The entire population of the city died between 1219 (2297) and 1322 (2300) when it was besieged by the forces of the king. The Red Pox struck and wiped out almost the whole population of the duchy, hitting the city the hardest. And when the Pox was done, the dead were heaped up in the streets. Rather than simply leave them to rot and further foul Landuin's legacy, the king ordered the bodies the city's dead and the Pox victims from his own army to be buried in mass graves outside the city walls. The Charnel Hills are the result, low rises of the earth where the soil was piled up on these mass graves. Even after two hundred years they still stand in mute testament to the magnitude of the suffering inflicted by the Red Pox.[2a]

The plague dead are still buried in the shadow of the Charnel Hills, with new plague pits opened regularly. Because of this, the soil is fouled beyond belief, and just breathing the air can be lethal. Some of the dead rise as Zombies, while flesh-eating Ghouls hunt for fresh bodies to eat. Though only just beyond the city's walls, a visit to the Charnel Hills requires an armed expedition and plenty of luck. Apart from the mass burials, however, there are reasons to venture into the Hills. Foremost among these is the fact that many plague dead are buried in an indecent hurry, and the Red Pox outbreak of 1319 took nobles as well as the poor. That means many bodies were buried with jewellery and money still on them, making the Charnel Hills a rare source of treasure in Mousillon. Nobles from elsewhere in Bretonnia have even been known to offer rewards for bringing back an heirloom that was interred in the Charnel Hills when a relative died of the Red Pox. No one knows if a grave robber has ever actually collected such a reward, but if they have, then they surely received more wealth than they could ever otherwise find in Mousillon.[2a]

The South Gate

Mousillon City Exterior

Mousillon exterior.

--*--

[PROMPT 1]
Answer these questions about the Charnel Hills passage:
(a) Where did the king order the bodies to be buried?
(b) What do some of the dead rise as?
(c) Why are the Charnel Hills a rare source of treasure in Mousillon?
The rows that follow are unrelated to the Charnel Hills passage.

[DATASET ENTRIES]
--*--

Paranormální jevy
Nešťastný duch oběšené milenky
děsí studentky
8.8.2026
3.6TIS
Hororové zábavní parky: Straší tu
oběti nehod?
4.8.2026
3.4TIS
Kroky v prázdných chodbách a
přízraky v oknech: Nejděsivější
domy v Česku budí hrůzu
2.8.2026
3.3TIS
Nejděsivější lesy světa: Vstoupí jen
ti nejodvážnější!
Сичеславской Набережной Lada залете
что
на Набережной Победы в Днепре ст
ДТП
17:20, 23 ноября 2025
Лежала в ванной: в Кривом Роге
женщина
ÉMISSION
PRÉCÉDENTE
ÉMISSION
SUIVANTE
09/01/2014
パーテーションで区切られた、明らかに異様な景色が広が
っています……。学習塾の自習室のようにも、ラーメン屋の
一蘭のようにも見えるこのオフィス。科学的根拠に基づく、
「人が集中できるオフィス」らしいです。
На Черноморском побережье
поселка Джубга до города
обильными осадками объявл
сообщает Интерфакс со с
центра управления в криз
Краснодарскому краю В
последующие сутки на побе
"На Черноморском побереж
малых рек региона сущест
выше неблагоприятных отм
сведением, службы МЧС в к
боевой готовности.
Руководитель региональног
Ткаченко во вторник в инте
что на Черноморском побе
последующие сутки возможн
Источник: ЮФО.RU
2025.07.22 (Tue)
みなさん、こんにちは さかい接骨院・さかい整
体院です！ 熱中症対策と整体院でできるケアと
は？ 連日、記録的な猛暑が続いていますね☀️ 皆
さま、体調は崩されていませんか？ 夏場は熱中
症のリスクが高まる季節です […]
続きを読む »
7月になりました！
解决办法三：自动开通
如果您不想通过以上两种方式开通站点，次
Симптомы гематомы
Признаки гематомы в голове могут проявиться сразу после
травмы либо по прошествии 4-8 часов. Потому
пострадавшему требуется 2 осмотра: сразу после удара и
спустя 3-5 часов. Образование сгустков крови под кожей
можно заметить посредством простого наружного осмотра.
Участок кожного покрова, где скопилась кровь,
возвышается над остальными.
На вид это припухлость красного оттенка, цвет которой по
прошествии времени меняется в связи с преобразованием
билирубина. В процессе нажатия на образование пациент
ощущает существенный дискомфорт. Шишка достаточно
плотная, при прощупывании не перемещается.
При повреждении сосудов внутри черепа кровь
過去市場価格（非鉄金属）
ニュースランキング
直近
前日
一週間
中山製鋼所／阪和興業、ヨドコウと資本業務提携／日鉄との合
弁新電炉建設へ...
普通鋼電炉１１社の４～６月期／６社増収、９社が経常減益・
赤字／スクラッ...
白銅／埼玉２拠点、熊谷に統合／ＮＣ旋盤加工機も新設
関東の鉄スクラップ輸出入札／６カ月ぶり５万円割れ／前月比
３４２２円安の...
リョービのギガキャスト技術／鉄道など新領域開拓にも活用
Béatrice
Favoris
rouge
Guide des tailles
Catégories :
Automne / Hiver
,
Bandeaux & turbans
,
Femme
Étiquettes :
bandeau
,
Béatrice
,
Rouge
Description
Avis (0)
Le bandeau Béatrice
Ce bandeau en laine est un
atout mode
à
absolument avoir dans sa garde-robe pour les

--*--

[PROMPT 2]
Transcribe the rows from the first one through the line containing "Ткаченко во вторник в инте", with both ends included.

[EXERCISE SOLUTION 1]
(a) In mass graves outside the city walls.
(b) Zombies.
(c) Many bodies were buried with jewellery and money still on them.

[EXERCISE SOLUTION 2]
Paranormální jevy
Nešťastný duch oběšené milenky
děsí studentky
8.8.2026
3.6TIS
Hororové zábavní parky: Straší tu
oběti nehod?
4.8.2026
3.4TIS
Kroky v prázdných chodbách a
přízraky v oknech: Nejděsivější
domy v Česku budí hrůzu
2.8.2026
3.3TIS
Nejděsivější lesy světa: Vstoupí jen
ti nejodvážnější!
Сичеславской Набережной Lada залете
что
на Набережной Победы в Днепре ст
ДТП
17:20, 23 ноября 2025
Лежала в ванной: в Кривом Роге
женщина
ÉMISSION
PRÉCÉDENTE
ÉMISSION
SUIVANTE
09/01/2014
パーテーションで区切られた、明らかに異様な景色が広が
っています……。学習塾の自習室のようにも、ラーメン屋の
一蘭のようにも見えるこのオフィス。科学的根拠に基づく、
「人が集中できるオフィス」らしいです。
На Черноморском побережье
поселка Джубга до города
обильными осадками объявл
сообщает Интерфакс со с
центра управления в криз
Краснодарскому краю В
последующие сутки на побе
"На Черноморском побереж
малых рек региона сущест
выше неблагоприятных отм
сведением, службы МЧС в к
боевой готовности.
Руководитель региональног
Ткаченко во вторник в инте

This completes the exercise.